Yep. But it doesn’t work for evalpoly… Or at least, I don’t know how to tell the code that the x argument should be broadcasted and not the p.

julia> p = rand(100); x = rand(1000); evalpoly.(x,p)
ERROR: DimensionMismatch("arrays could not be broadcast to a common size; got a dimension with lengths 1000 and 100")Stacktrace:
 [1] _bcs1
   @ .\broadcast.jl:516 [inlined]
 [2] _bcs
   @ .\broadcast.jl:510 [inlined]
 [3] broadcast_shape
   @ .\broadcast.jl:504 [inlined]
 [4] combine_axes
   @ .\broadcast.jl:499 [inlined]
 [5] instantiate
   @ .\broadcast.jl:281 [inlined]
 [6] materialize(bc::Base.Broadcast.Broadcasted{Base.Broadcast.DefaultArrayStyle{1}, Nothing, typeof(evalpoly), Tuple{Vector{Float64}, Vector{Float64}}})
   @ Base.Broadcast .\broadcast.jl:860
 [7] top-level scope
   @ REPL[4]:1

evalpoly.(x,Ref(p)) or evalpoly.(x,(p,))

See also How to broadcast over only certain function arguments?

6 Likes

Thanks!
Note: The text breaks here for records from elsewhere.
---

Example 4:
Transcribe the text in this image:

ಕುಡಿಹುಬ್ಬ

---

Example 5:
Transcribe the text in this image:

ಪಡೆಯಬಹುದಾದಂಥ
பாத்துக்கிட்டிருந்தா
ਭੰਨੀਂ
I did not pick that up from reading the manual… Sorry.

Could you briefly explain what both options do exactly? Or point me to the right page in the manual?

See Broadcasting in the manual:

Sometimes, you want a container (like an array) that would normally participate in broadcast to be “protected” from broadcast’s behavior of iterating over all of its elements. By placing it inside another container (like a single element Tuple ) broadcast will treat it as a single value.
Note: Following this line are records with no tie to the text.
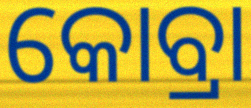
କୋବ୍ରା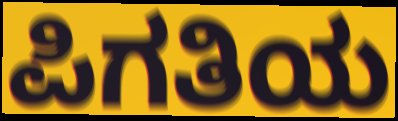
ಪಿಗತಿಯ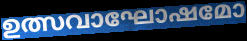
ഉത്സവാഘോഷമോ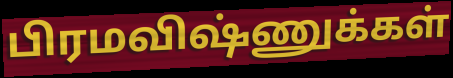
பிரமவிஷ்ணுக்கள்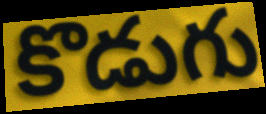
కొడుగు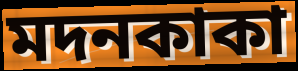
মদনকাকা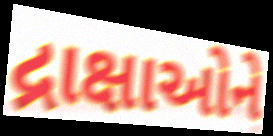
દ્રાક્ષાઓને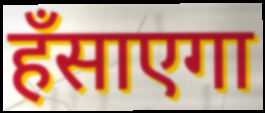
हँसाएगा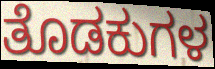
ತೊಡಕುಗಳ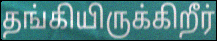
தங்கியிருக்கிறீர்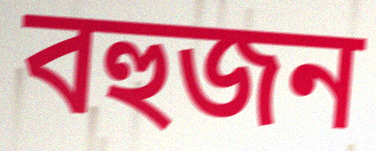
বহুজন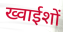
ख्वाईशोंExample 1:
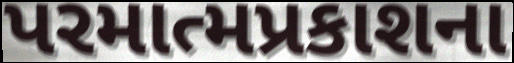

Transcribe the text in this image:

પરમાત્મપ્રકાશના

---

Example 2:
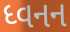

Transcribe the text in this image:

ધ્વનન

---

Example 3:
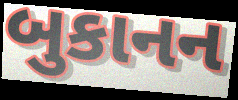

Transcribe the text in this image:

બુકાનન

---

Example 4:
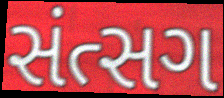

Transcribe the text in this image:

સંત્સગ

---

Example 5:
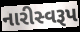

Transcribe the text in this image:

નારીસ્વરૂપ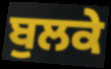
ਬੁਲਕੇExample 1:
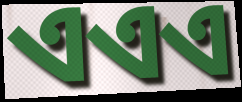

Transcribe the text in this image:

ଏଏଏ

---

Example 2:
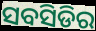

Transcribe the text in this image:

ସବସିଡିର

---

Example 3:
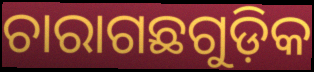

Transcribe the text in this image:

ଚାରାଗଛଗୁଡ଼ିକ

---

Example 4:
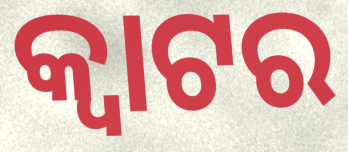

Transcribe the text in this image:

କ୍ୱାଟର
(I noticed that it doesn’t mention Ref, so I just submitted a PR.)

3 Likes

Is there a problem with using also square brackets as a shielding container?

evalpoly.(x, [p]) 

The compiler can currently eliminate the allocation of a Ref, but not an Array.

This should change one day, in which case creating an Array will be fine from a performance-perspective.

However, a Vector is also a 1-dimensional container, while Refs are scalars.
The length of a vector is not known at compile time, and that information also currently is also not const-propped from the constructor, either.

8 Likes